A Bíblia Sagrada é pura arte. Nós a perdemos quando passam os a encarar a narrativa bíblica como tratado conceitual, dogma, doutrina, filosofia e teologia, ou mera prescrição moral. A Bíblia conta histórias, está cheia de poesia, afetos e amores, paixões divinas e humanas, e deveria ser muito melhor visitada como quem vai namorar num jardim do que como quem frequenta um terminal de computadores para pesquisas numa biblioteca. Além de informar, a Bíblia se propõe também e principalmente a inspirar. A palavra de Jesus aos discípulos a caminho de Emaús não apenas lhes trouxe esclarecimento para o entendimento, mas fez com que se lhes ardessem os corações. Como disse Dostoievski, “a beleza salvará o mundo”. Desejamos um encontro caracterizado pelas linguagens em todas as suas dimensões, particularmente a linguagem da arte que transcende a usual logicidade racionalista dos ambientes de treinamentos teológicos.
Pode adiantar algo sobre o programa, palestrantes e temas?
Nosso tema geral é justamente “Conversas,”, isso mesmo, com a vírgula. Pretendemos criar um ambiente favorável aos encontros, trocas e partilhas, construções coletivas do conhecimento, em vez da agenda baseada em palestras no modo “um fala e todo mundo escuta”. As participações dos convidados servirão para abrir conversas, e serão sempre seguidas de microfone aberto, sem lacração, afinal não queremos ponto final, queremos continuar conversando. Receberemos o filósofo Francisco Bosco, que vai nos provocar a partir de seu recém lançado livro “O diálogo possível: por uma reconstrução do debate público brasileiro”. Vamos receber Clarice Niskier, para a apresentação da peça A alma imoral, baseada no texto do rabino Nilton Bonder, que estará conosco nos guiando na conversa do dia seguinte. Além disso teremos painéis e mesas de debates, e também uma oficina de conversas discutindo temas relevantes do contemporâneo.
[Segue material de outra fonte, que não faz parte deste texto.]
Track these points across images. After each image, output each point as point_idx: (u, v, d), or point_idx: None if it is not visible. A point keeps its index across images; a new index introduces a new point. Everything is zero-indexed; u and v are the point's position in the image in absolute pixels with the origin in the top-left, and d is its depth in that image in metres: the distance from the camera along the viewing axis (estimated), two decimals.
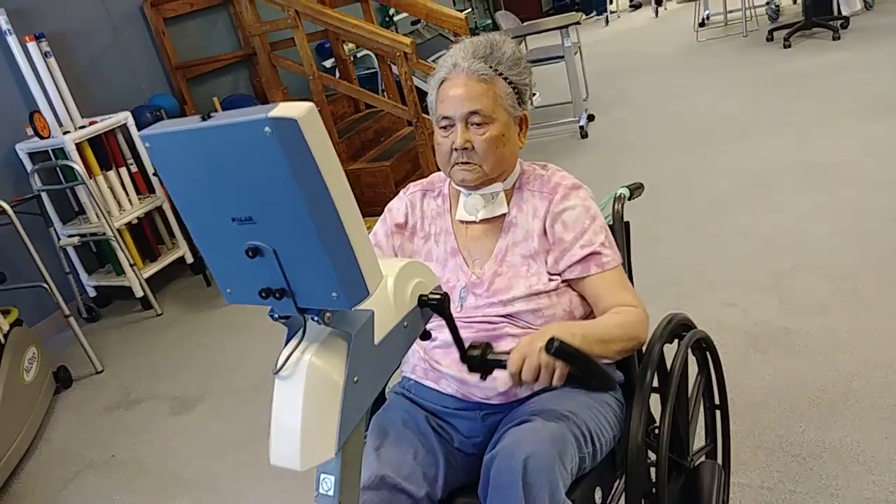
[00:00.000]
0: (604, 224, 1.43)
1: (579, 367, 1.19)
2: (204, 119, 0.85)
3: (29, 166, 3.73)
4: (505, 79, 1.39)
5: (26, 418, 2.84)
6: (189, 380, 3.13)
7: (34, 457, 2.82)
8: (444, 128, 1.41)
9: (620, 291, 1.38)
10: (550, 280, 1.39)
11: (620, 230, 1.50)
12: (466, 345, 1.19)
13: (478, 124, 1.38)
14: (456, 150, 1.39)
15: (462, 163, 1.40)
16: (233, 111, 0.84)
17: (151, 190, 4.14)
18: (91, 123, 3.82)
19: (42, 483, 2.65)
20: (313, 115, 0.82)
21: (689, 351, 1.48)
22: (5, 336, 2.95)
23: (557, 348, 1.15)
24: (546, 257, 1.41)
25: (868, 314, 2.44)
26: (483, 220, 1.45)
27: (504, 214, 1.44)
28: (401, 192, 1.58)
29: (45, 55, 3.69)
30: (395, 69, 4.95)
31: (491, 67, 1.38)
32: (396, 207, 1.55)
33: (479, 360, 1.18)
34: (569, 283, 1.41)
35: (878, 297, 2.52)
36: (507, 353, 1.19)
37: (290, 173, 0.81)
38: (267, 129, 0.79)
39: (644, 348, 1.45)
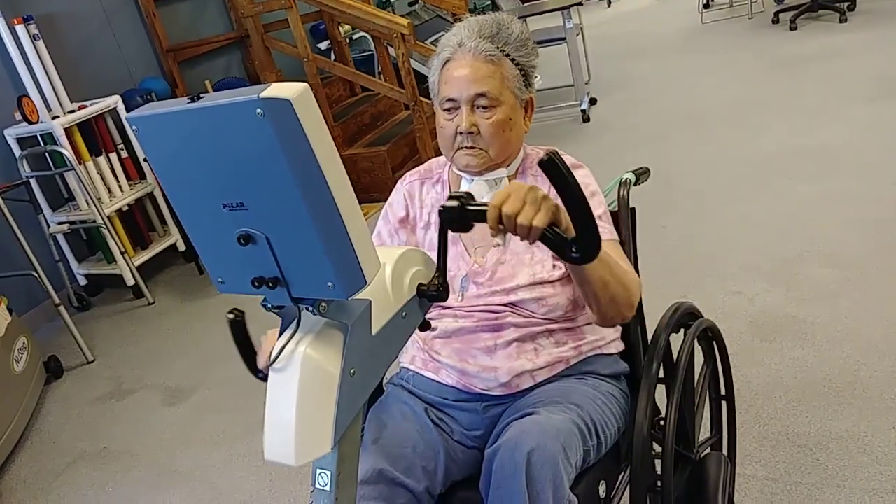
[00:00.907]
0: (603, 201, 1.39)
1: (568, 197, 0.97)
2: (193, 100, 0.81)
3: (17, 152, 3.67)
4: (512, 60, 1.34)
5: (17, 409, 2.80)
6: (182, 370, 3.09)
7: (25, 448, 2.78)
8: (448, 110, 1.35)
9: (618, 260, 1.31)
10: (554, 268, 1.35)
11: (626, 216, 1.45)
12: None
13: (484, 107, 1.32)
14: (461, 133, 1.34)
15: (467, 147, 1.35)
16: (223, 92, 0.81)
17: (142, 176, 4.08)
18: (80, 108, 3.75)
19: (33, 475, 2.61)
20: (307, 95, 0.78)
21: (696, 341, 1.45)
22: None
23: (550, 160, 0.95)
24: None
25: (875, 302, 2.40)
26: None
27: None
28: (398, 184, 1.53)
29: (33, 38, 3.62)
30: (391, 51, 4.90)
31: (498, 48, 1.33)
32: (395, 201, 1.51)
33: (459, 211, 1.02)
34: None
35: (885, 284, 2.49)
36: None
37: (284, 157, 0.78)
38: (259, 110, 0.76)
39: (650, 338, 1.42)
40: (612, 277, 1.21)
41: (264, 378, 0.95)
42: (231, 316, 0.97)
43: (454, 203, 1.02)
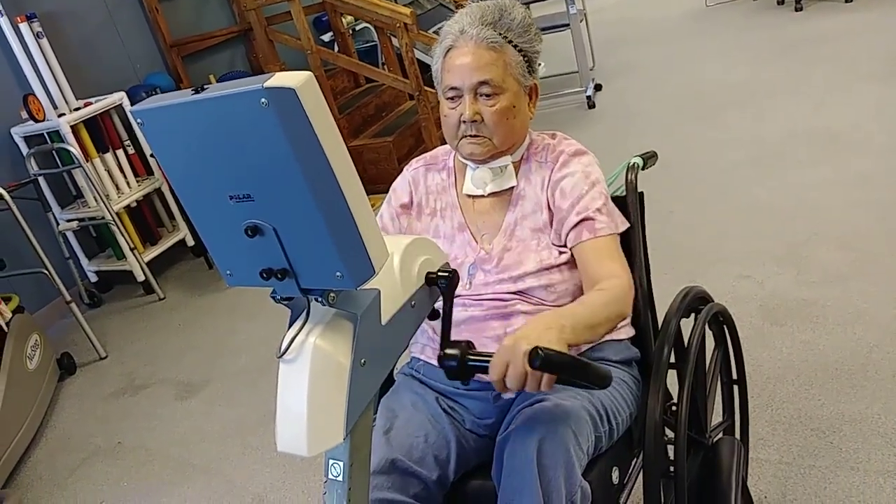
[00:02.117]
0: (604, 191, 1.37)
1: (568, 374, 1.05)
2: (197, 92, 0.81)
3: (25, 150, 3.68)
4: (515, 46, 1.33)
5: (31, 406, 2.82)
6: (194, 364, 3.10)
7: (40, 445, 2.80)
8: (452, 99, 1.35)
9: (607, 261, 1.30)
10: (561, 253, 1.34)
11: (634, 201, 1.44)
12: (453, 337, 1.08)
13: (487, 95, 1.32)
14: (464, 122, 1.33)
15: (471, 135, 1.34)
16: (227, 83, 0.81)
17: (150, 172, 4.08)
18: (86, 105, 3.75)
19: (49, 471, 2.63)
20: (312, 84, 0.78)
21: (706, 325, 1.44)
22: (7, 323, 2.92)
23: (543, 361, 1.00)
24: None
25: (886, 284, 2.39)
26: (491, 194, 1.40)
27: (513, 187, 1.39)
28: (404, 170, 1.53)
29: (37, 36, 3.62)
30: (395, 41, 4.87)
31: (500, 34, 1.32)
32: (400, 186, 1.50)
33: (459, 364, 1.05)
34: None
35: (895, 266, 2.47)
36: (490, 354, 1.06)
37: (289, 147, 0.78)
38: (263, 100, 0.76)
39: (660, 323, 1.42)
40: (607, 321, 1.22)
41: None
42: None
43: (454, 352, 1.05)
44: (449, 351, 1.05)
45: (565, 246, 1.35)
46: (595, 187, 1.35)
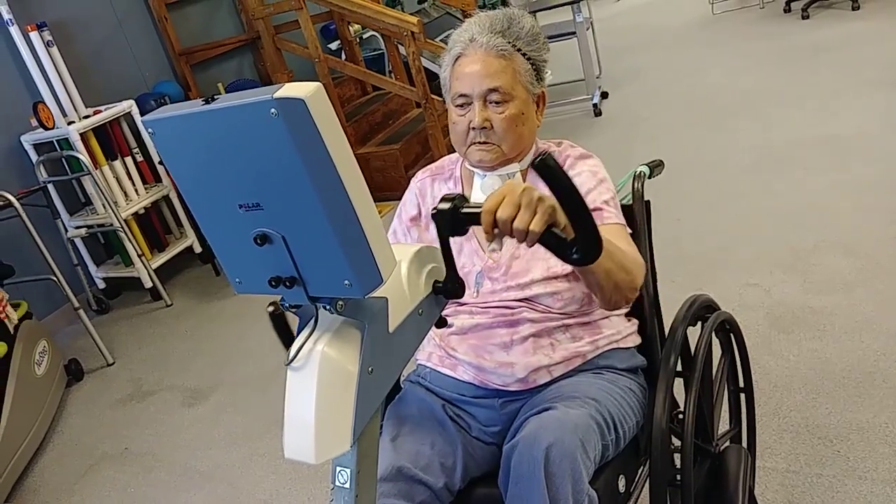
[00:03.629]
0: (611, 188, 1.37)
1: (566, 201, 0.95)
2: (207, 102, 0.82)
3: (34, 157, 3.71)
4: (523, 55, 1.34)
5: (39, 412, 2.83)
6: (201, 371, 3.11)
7: (48, 450, 2.81)
8: (461, 106, 1.36)
9: (620, 241, 1.29)
10: None
11: (641, 209, 1.45)
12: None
13: (496, 102, 1.33)
14: (473, 129, 1.34)
15: (480, 142, 1.35)
16: (237, 93, 0.81)
17: (158, 179, 4.11)
18: (95, 113, 3.78)
19: (56, 476, 2.64)
20: (321, 94, 0.79)
21: (713, 333, 1.44)
22: (15, 329, 2.93)
23: (543, 162, 0.93)
24: None
25: (893, 291, 2.38)
26: None
27: None
28: (411, 182, 1.54)
29: (47, 44, 3.65)
30: (402, 50, 4.89)
31: (509, 43, 1.33)
32: (409, 200, 1.51)
33: (451, 213, 0.98)
34: None
35: None
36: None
37: (298, 156, 0.78)
38: (273, 110, 0.77)
39: (667, 331, 1.42)
40: (614, 265, 1.19)
41: None
42: (271, 309, 0.96)
43: (446, 206, 0.98)
44: (441, 205, 0.98)
45: None
46: (602, 184, 1.36)
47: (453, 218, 0.99)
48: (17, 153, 3.74)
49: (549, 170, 0.94)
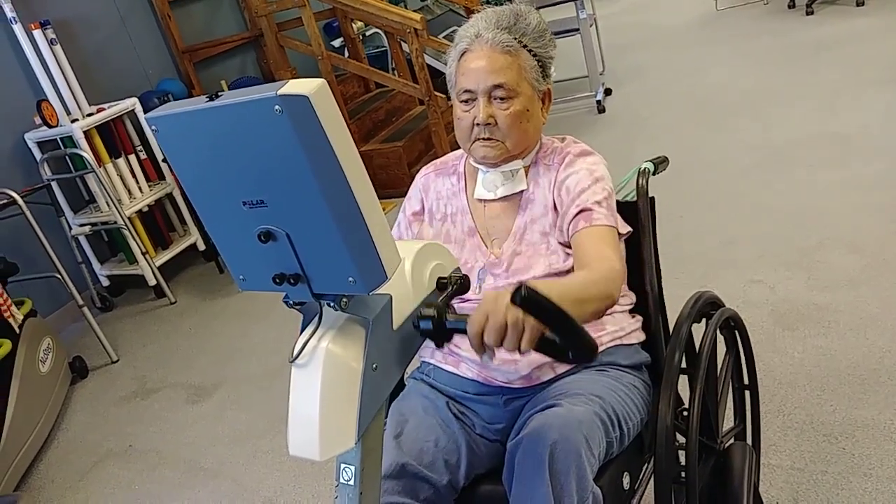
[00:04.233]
0: (608, 188, 1.36)
1: (552, 322, 0.95)
2: (211, 99, 0.82)
3: (38, 155, 3.71)
4: (529, 51, 1.34)
5: (43, 409, 2.84)
6: (205, 368, 3.11)
7: (52, 448, 2.82)
8: (466, 102, 1.35)
9: (601, 245, 1.28)
10: (569, 256, 1.34)
11: (645, 206, 1.44)
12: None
13: (501, 98, 1.32)
14: (478, 125, 1.33)
15: (484, 139, 1.34)
16: (241, 90, 0.81)
17: (161, 177, 4.11)
18: (99, 111, 3.78)
19: (61, 474, 2.65)
20: (325, 91, 0.79)
21: (718, 330, 1.44)
22: (20, 327, 2.94)
23: (525, 297, 0.91)
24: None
25: None
26: (501, 198, 1.40)
27: (523, 191, 1.39)
28: (416, 178, 1.54)
29: (50, 42, 3.65)
30: (405, 47, 4.89)
31: (516, 39, 1.32)
32: (413, 195, 1.52)
33: (435, 324, 0.98)
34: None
35: None
36: (467, 315, 1.00)
37: (302, 153, 0.78)
38: (277, 107, 0.77)
39: (671, 328, 1.41)
40: (595, 299, 1.15)
41: None
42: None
43: (430, 312, 0.98)
44: (425, 311, 0.98)
45: (569, 245, 1.35)
46: (598, 183, 1.35)
47: (437, 329, 0.98)
48: (20, 151, 3.74)
49: (531, 302, 0.93)
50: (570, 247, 1.34)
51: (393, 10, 4.23)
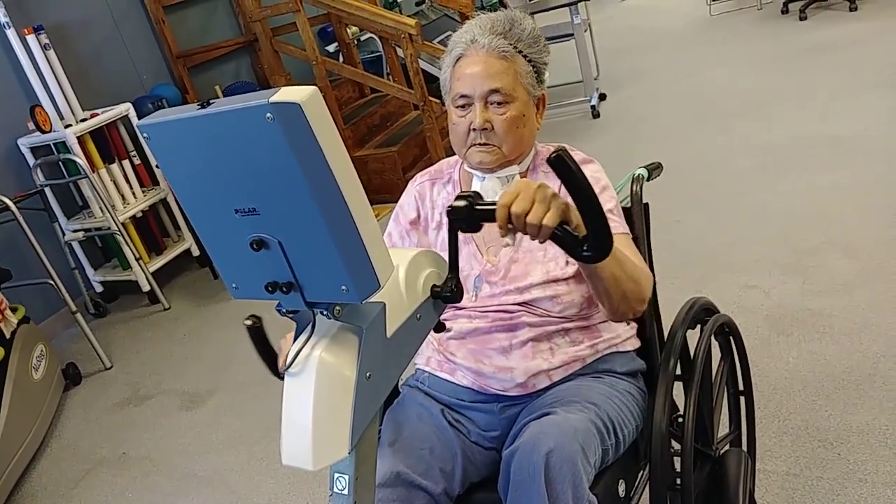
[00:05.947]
0: (614, 196, 1.37)
1: (579, 196, 0.96)
2: (203, 106, 0.81)
3: (31, 161, 3.70)
4: (525, 56, 1.34)
5: (36, 416, 2.82)
6: (199, 375, 3.10)
7: (45, 455, 2.80)
8: (461, 107, 1.35)
9: (626, 251, 1.28)
10: (568, 264, 1.34)
11: (639, 212, 1.44)
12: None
13: (497, 103, 1.32)
14: (474, 130, 1.33)
15: (480, 144, 1.34)
16: (233, 97, 0.81)
17: (155, 182, 4.10)
18: (92, 116, 3.77)
19: (54, 481, 2.63)
20: (317, 98, 0.78)
21: (713, 337, 1.44)
22: (13, 334, 2.92)
23: (559, 157, 0.94)
24: None
25: (893, 293, 2.37)
26: None
27: None
28: (409, 185, 1.52)
29: (44, 48, 3.64)
30: (399, 52, 4.89)
31: (511, 44, 1.32)
32: (406, 203, 1.50)
33: (467, 211, 1.01)
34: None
35: None
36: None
37: (295, 161, 0.78)
38: (268, 115, 0.76)
39: (666, 335, 1.41)
40: (623, 273, 1.19)
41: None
42: (249, 322, 0.97)
43: (462, 203, 1.01)
44: (457, 203, 1.01)
45: None
46: (605, 191, 1.35)
47: (469, 215, 1.01)
48: (14, 156, 3.73)
49: (565, 165, 0.95)
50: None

Que instrumentos serão utilizados para garantir que o evento seja de fato um tempo de conversas?
O foco do Congresso será os relacionamentos e as rodas de conversa. Nosso desejo é criar um ambiente onde os participantes se sintam à vontade para sentar sem pressa e falar, certos de que serão ouvidos sem julgamentos e doutrinações. Mais do que treinar e dar conteúdo, desejamos facilitar experiências. Ficarei feliz se ao final alguém me disser que está indo embora mais apaixonado por Jesus, mais encantado com sua vocação pastoral, e mais comprometido em servir pessoas.